As far as other things you might need .. I would say get a toothbrush and start getting your puppy familiar with that, if you plan on brushing the pups teeth it's definitely something to start when they are young. 

Congrats on your new puppy!!


----------



## pinkanml (Sep 3, 2007)

A great shampoo I use is Miracle Coat brand. It has tea tree oil and is soap-free and gentle enough to use daily if needed. It's great to moisturize the coat and skin, and soothes any itchies. I also buy the leave in "lusterizer" spray that is a conditioner, also with tea tree oil in it. I always get comments on the dogs' coats after using these things.

BTW, tea tree oil is a natural antiseptic and safely deters fleas and other pests.

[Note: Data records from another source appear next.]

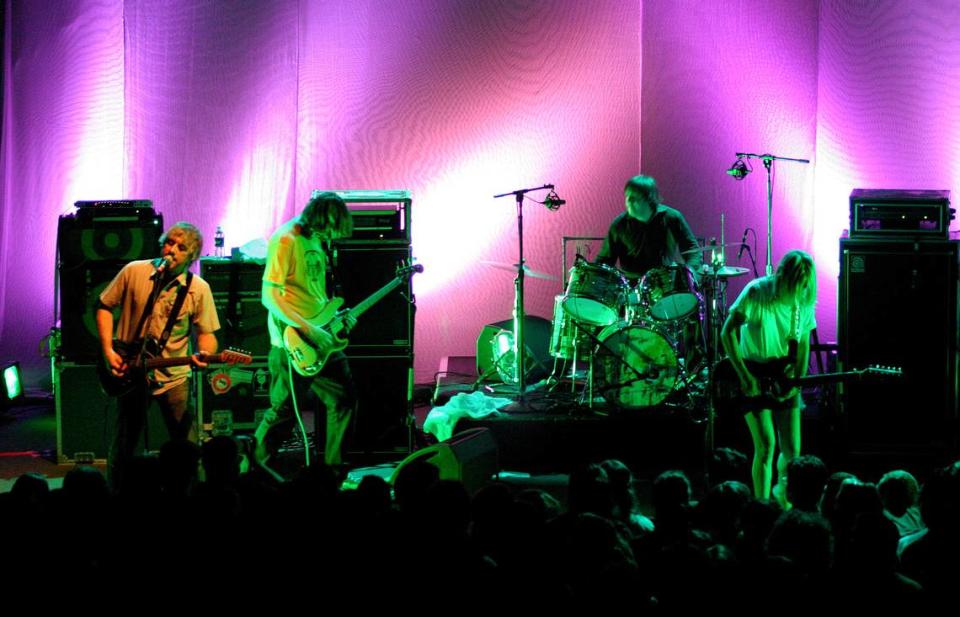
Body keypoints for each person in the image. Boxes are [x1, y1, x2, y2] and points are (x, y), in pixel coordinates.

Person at [96, 222, 220, 491]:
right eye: (169, 242)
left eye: (181, 247)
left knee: (186, 444)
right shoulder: (134, 271)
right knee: (123, 445)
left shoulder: (199, 289)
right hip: (130, 374)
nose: (171, 250)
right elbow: (104, 306)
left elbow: (207, 334)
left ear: (192, 256)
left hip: (173, 378)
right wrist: (108, 350)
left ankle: (190, 494)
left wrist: (205, 354)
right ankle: (115, 496)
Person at [254, 190, 357, 473]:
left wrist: (334, 317)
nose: (331, 235)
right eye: (329, 227)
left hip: (320, 336)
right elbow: (269, 296)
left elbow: (311, 292)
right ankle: (251, 467)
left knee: (344, 400)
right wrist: (308, 328)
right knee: (284, 410)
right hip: (293, 340)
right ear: (318, 217)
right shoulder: (286, 238)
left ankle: (334, 472)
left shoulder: (315, 238)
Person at [720, 249, 816, 504]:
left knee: (792, 451)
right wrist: (744, 376)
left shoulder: (803, 300)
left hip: (784, 372)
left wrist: (797, 380)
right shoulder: (756, 291)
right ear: (782, 276)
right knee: (765, 447)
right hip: (753, 369)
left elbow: (804, 342)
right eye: (794, 284)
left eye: (803, 285)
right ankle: (760, 507)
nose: (799, 290)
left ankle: (783, 499)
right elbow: (727, 332)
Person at [597, 174, 702, 281]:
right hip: (630, 287)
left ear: (649, 198)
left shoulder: (672, 218)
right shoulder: (619, 224)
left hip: (664, 283)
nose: (628, 201)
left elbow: (692, 249)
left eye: (634, 197)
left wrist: (690, 274)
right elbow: (605, 260)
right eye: (627, 196)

Here's a link (I get mine at a local specialty pet shop, though Petco/Petsmart might carry it):

http://www.amazon.com/Miracle-Coat-Dog-S...3461146&sr=1-12

The MOST IMPORTANT thing you can do to ensure a gorgeous coat is to feed a high-quality kibble (check out the feeding section for good examples) or balanced RAW diet.


----------



## natalie559 (Feb 4, 2005)

I like Earthbath products and Vet Solutions Aloe and Oatmeal. I like Mane and Tail too, only used their conditioner though. Don't get a shampoo with any chemicals and I like for mine to be soap free.


----------



## spartshep (Feb 20, 2008)

I agree with pink~~I only use Miracle coat with tea tree oil...it is an exceptional shampoo and the lusterizer finishes a perfect job. I buy the concentrated shampoo...lasts forever


----------



## jakobi (Mar 2, 2008)

> Originally Posted By: ellen366i like mane and tail; originally a horse product; it can be purchased at your local wal-mart


Mane and Tail is wonderful. I use it on my horse as well as myself! It smells great too


----------